Bolivia says bye to the IMF

Well, this has got to be a foregone conclusion: Bolivia looks about set to kick the IMF to the curb for good.

Here are some of the damning bits:

The track record of the Fund’s involvement in Bolivia over the last 20 years raises serious questions about its policy advice. As noted above, the country’s income per person remains below its level of 20 years ago. The government’s fiscal situation is still seriously weakened from the 1998 privatization of Bolivia’s social security system, which was one of the reforms that the country implemented under the advice and promotion of the IMF/World Bank. When switching from a "pay-as-you-go" system, as the United States currently has, to a system of private accounts, there are very large transition costs. Current retirees must be paid for a period of decades, without the revenue that had previously been provided from payroll taxes, while the private accounts accumulate enough savings to pay a retirement income. The government is currently spending 4.1 percent of GDP annually on pensions, more than the entire public sector deficit. Most of this spending is the result of Social Security privatization.
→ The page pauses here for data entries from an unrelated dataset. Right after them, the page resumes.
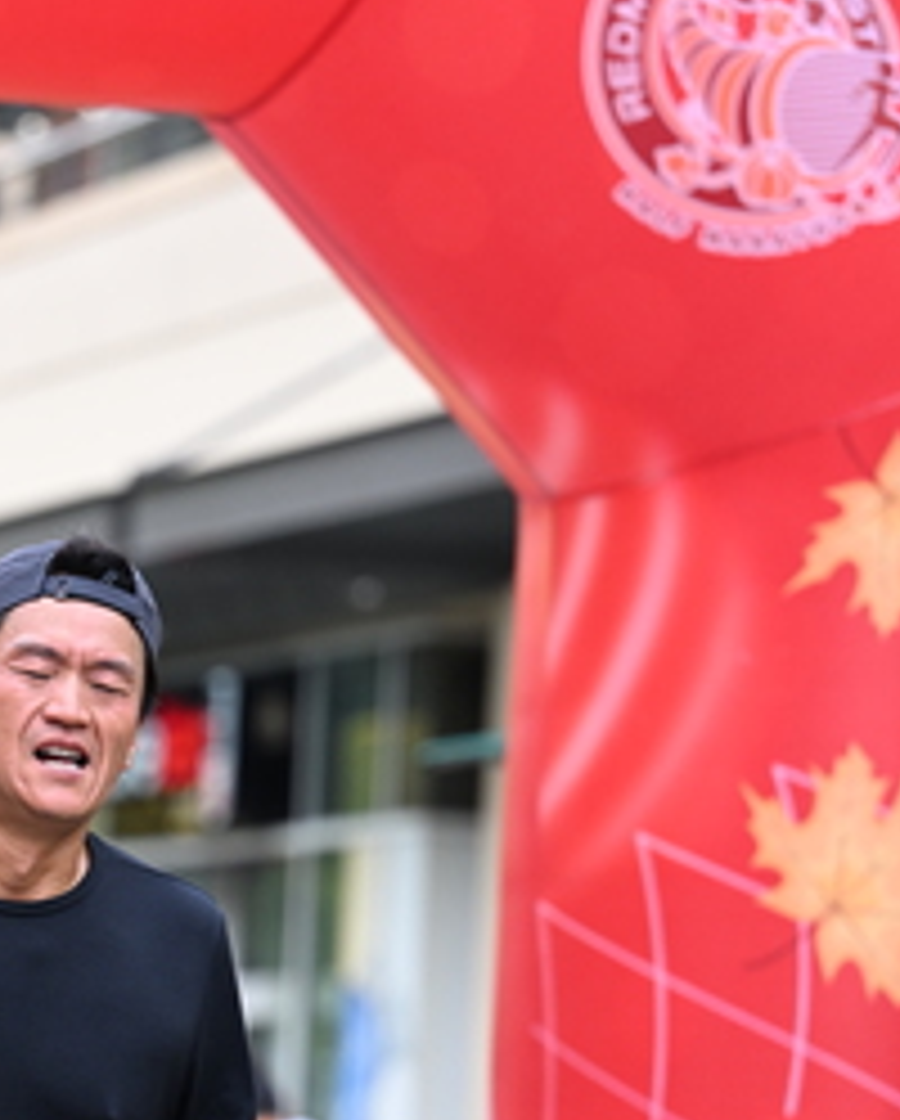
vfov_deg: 8.1
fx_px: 7905
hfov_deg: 6.5
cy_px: 913
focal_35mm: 238
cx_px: 142
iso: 1000
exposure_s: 1/1600
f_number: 2.8
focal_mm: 115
Thus, this one structural reform is responsible for most of the government’s current budget deficit, as well as a significant amount of debt accumulation since 1998.


[…]

Moreover, in recent documents the Fund has been advocating against the May 2005 hydrocarbons law, which increased the royalty payments by foreign gas companies and provided for the renegotiation of some of their contracts. The increased revenue from these legal changes is very important to the government’s fiscal balance as well as its ability to undertake projects that would reduce poverty or improve the health of the population.

[…]

Some of the IMF’s goals for Bolivia such as de-dollarization of the economy, or the creation of a system of deposit insurance, are potentially beneficial. But others are not necessarily helpful: for example, the privatization of remaining banks where the state has a majority interest, increased flexibility of the exchange rate, increasing the independence of the central bank, or legal changes regarding corporate restructuring and bankruptcy. The IMF’s track record in the last few years on macroeconomic policy, for example in Argentina, provides further grounds for caution in concluding any further agreements with the Fund.

(Linkage mine.)

The paper goes on rather cautiously in an analytic vein, but for me the writing’s on the wall: Evo will probably take his cues from Hugo and Nestor. Bolivia is just one more Latin American country about to give the IMF the boot.

And when it does, watch out. The Bolivian economy will take off like a balloon with the string cut.